摘要
In the present study, we developed a simple, sensitive, precise, and accurate liquid chromatography-tandem mass spectrometric(LC-MS/MS) method and validated such approach for simultaneous determination of flupirtine and its active metabolite D-13223 in human plasma. The flupirtine, D-13223, and stable isotope internal standard(IS) were extracted from plasma samples by liquid-liquid extraction and chromatographed on a C18 column with a mobile phase consisting of acetonitrile–water–ammonia(55:45:0.1, v/v/v) at a flow rate of 0.25 m L/min. Detection was performed on a triple quadrupole tandem mass spectrometer with an electrospray ionization source(ESI) by multiple reaction monitoring(MRM) in positive ion mode. The linear calibration curves were obtained within the concentration range of 10.00–2000.00 ng/m L for flupirtine and 2.00–400.00 ng/m L for D-13223. The intra-and inter-run RSD, calculated from quality control(QC) samples, was less than 9.26% for flupirtine and D-13223. The accuracy was –5.80%–3.31% for flupirtine and D-13223. The extraction recoveries of flupirtine, D-13223, and their IS were all between 88.3%–97.2%. The method was successfully applied to investigate the pharmacokinetic profiles of flupirtine and its active metabolite D-13223 in human plasma following peroral administration of 100 mg flupirtine maleate capsules in healthy male Chinese volunteers.

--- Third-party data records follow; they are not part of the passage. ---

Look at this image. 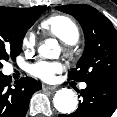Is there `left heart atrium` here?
<instances>
[{
	"mask_svg": "<svg viewBox=\"0 0 117 117\" xmlns=\"http://www.w3.org/2000/svg\"><path fill=\"white\" fill-rule=\"evenodd\" d=\"M64 65L60 61L39 60L29 67V73L45 82H52L56 74L63 71Z\"/></svg>",
	"mask_w": 117,
	"mask_h": 117,
	"instance_id": "left-heart-atrium-1",
	"label": "left heart atrium"
}]
</instances>
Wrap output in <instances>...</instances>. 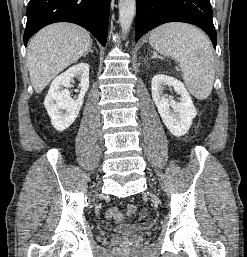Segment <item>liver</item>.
<instances>
[{"mask_svg": "<svg viewBox=\"0 0 247 257\" xmlns=\"http://www.w3.org/2000/svg\"><path fill=\"white\" fill-rule=\"evenodd\" d=\"M92 46L88 31L72 23H54L36 33L27 50L32 86L41 93L50 81Z\"/></svg>", "mask_w": 247, "mask_h": 257, "instance_id": "1", "label": "liver"}]
</instances>
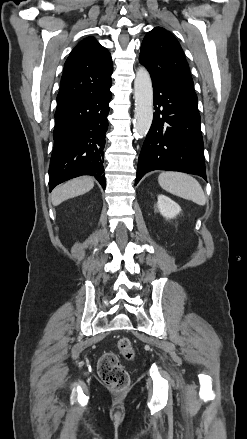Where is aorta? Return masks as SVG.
Here are the masks:
<instances>
[{"instance_id":"obj_1","label":"aorta","mask_w":247,"mask_h":439,"mask_svg":"<svg viewBox=\"0 0 247 439\" xmlns=\"http://www.w3.org/2000/svg\"><path fill=\"white\" fill-rule=\"evenodd\" d=\"M134 134L143 138L149 131L153 119V88L148 71L140 67L134 80Z\"/></svg>"}]
</instances>
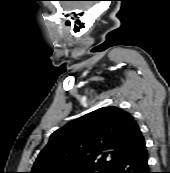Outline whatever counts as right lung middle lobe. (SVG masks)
Returning a JSON list of instances; mask_svg holds the SVG:
<instances>
[{
  "mask_svg": "<svg viewBox=\"0 0 170 173\" xmlns=\"http://www.w3.org/2000/svg\"><path fill=\"white\" fill-rule=\"evenodd\" d=\"M106 169L102 168H92V169H86V170H76L71 171V173H105Z\"/></svg>",
  "mask_w": 170,
  "mask_h": 173,
  "instance_id": "1",
  "label": "right lung middle lobe"
}]
</instances>
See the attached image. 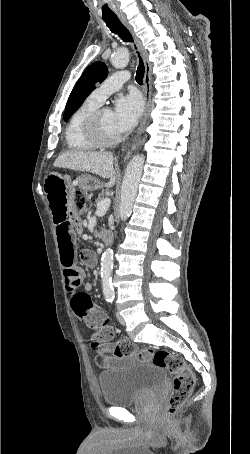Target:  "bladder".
I'll list each match as a JSON object with an SVG mask.
<instances>
[{"instance_id": "bladder-1", "label": "bladder", "mask_w": 250, "mask_h": 454, "mask_svg": "<svg viewBox=\"0 0 250 454\" xmlns=\"http://www.w3.org/2000/svg\"><path fill=\"white\" fill-rule=\"evenodd\" d=\"M126 364L101 372L98 383L107 405L125 407L159 390L165 381L164 370L154 364L125 357Z\"/></svg>"}]
</instances>
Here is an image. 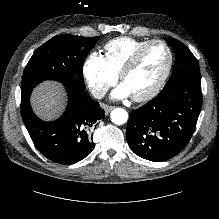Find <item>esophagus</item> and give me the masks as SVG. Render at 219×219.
<instances>
[{
	"label": "esophagus",
	"mask_w": 219,
	"mask_h": 219,
	"mask_svg": "<svg viewBox=\"0 0 219 219\" xmlns=\"http://www.w3.org/2000/svg\"><path fill=\"white\" fill-rule=\"evenodd\" d=\"M104 109H105V115H108L110 113V111H112L114 109V107L105 105Z\"/></svg>",
	"instance_id": "1"
}]
</instances>
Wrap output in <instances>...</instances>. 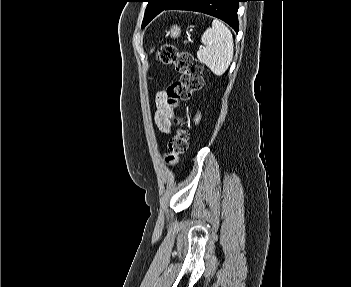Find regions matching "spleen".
<instances>
[{
	"label": "spleen",
	"instance_id": "1",
	"mask_svg": "<svg viewBox=\"0 0 351 287\" xmlns=\"http://www.w3.org/2000/svg\"><path fill=\"white\" fill-rule=\"evenodd\" d=\"M205 47L197 52V58L217 76H221L228 69L234 53L231 31L218 19H214L201 37Z\"/></svg>",
	"mask_w": 351,
	"mask_h": 287
}]
</instances>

建立一种简便、灵敏、准确的液相色谱-串联质谱法以同时测定人血浆中氟吡汀及其活性代谢物D-13223浓度。本文采用三重四级杆液质联用仪,电喷雾电离源(ESI),多反应离子监测(MRM)的正离子模式进行检测,以C18柱为色谱柱,乙腈–水–氨(55:45:0.1,v/v/v)为流动相,液液萃取法提取血浆样品中氟哌汀、D-13223及稳定同位素内标以进行色谱分析。氟吡汀在10.00–2000.00ng/m L浓度范围内线性关系良好,D-13223在2.00–400.00ng/m L浓度范围内线性关系良好。氟吡汀及D-13223质量控制(QC)样品的批内和批间精密度均小于9.26%,准确度范围–5.80%–3.31%。氟吡汀、D-13223及内标的提取回收率均在88.3%–97.2%之间。本法已成功应用于健康男性志愿者口服100mg马来酸氟吡汀胶囊后血浆中氟吡汀及其活性代谢物D-13223的药代动力学研究。